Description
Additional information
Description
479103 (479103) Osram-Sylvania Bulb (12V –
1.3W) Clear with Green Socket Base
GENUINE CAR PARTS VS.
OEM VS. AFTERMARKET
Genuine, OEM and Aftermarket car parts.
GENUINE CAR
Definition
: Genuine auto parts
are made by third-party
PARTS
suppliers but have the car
++++++++++++++++++++
What the task asks – Set out every row above as a numbered list, omitting any blank lines.

Solved problem –
1. Description
2. Additional information
3. Description
4. 479103 (479103) Osram-Sylvania Bulb (12V –
5. 1.3W) Clear with Green Socket Base
6. GENUINE CAR PARTS VS.
7. OEM VS. AFTERMARKET
8. Genuine, OEM and Aftermarket car parts.
9. GENUINE CAR
10. Definition
11. : Genuine auto parts
12. are made by third-party
13. PARTS
14. suppliers but have the car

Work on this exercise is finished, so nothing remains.